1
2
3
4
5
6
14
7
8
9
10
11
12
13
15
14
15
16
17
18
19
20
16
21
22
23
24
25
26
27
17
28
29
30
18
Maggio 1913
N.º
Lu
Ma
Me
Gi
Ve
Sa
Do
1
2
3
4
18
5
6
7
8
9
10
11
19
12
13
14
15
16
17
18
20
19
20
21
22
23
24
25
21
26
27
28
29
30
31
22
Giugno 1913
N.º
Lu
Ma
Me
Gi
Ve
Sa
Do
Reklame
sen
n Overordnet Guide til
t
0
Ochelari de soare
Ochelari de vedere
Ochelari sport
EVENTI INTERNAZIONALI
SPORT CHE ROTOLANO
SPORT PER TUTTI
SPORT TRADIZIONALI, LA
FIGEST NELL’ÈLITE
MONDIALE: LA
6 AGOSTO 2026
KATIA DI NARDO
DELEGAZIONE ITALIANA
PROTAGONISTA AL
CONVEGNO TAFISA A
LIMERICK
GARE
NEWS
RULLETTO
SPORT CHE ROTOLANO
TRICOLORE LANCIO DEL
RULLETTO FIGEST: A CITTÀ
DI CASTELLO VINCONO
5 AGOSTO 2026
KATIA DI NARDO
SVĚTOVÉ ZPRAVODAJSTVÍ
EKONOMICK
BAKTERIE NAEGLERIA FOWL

_Work order_: Each record must be reproduced exactly, with nothing missing.

_Your response_:
1
2
3
4
5
6
14
7
8
9
10
11
12
13
15
14
15
16
17
18
19
20
16
21
22
23
24
25
26
27
17
28
29
30
18
Maggio 1913
N.º
Lu
Ma
Me
Gi
Ve
Sa
Do
1
2
3
4
18
5
6
7
8
9
10
11
19
12
13
14
15
16
17
18
20
19
20
21
22
23
24
25
21
26
27
28
29
30
31
22
Giugno 1913
N.º
Lu
Ma
Me
Gi
Ve
Sa
Do
Reklame
sen
n Overordnet Guide til
t
0
Ochelari de soare
Ochelari de vedere
Ochelari sport
EVENTI INTERNAZIONALI
SPORT CHE ROTOLANO
SPORT PER TUTTI
SPORT TRADIZIONALI, LA
FIGEST NELL’ÈLITE
MONDIALE: LA
6 AGOSTO 2026
KATIA DI NARDO
DELEGAZIONE ITALIANA
PROTAGONISTA AL
CONVEGNO TAFISA A
LIMERICK
GARE
NEWS
RULLETTO
SPORT CHE ROTOLANO
TRICOLORE LANCIO DEL
RULLETTO FIGEST: A CITTÀ
DI CASTELLO VINCONO
5 AGOSTO 2026
KATIA DI NARDO
SVĚTOVÉ ZPRAVODAJSTVÍ
EKONOMICK
BAKTERIE NAEGLERIA FOWL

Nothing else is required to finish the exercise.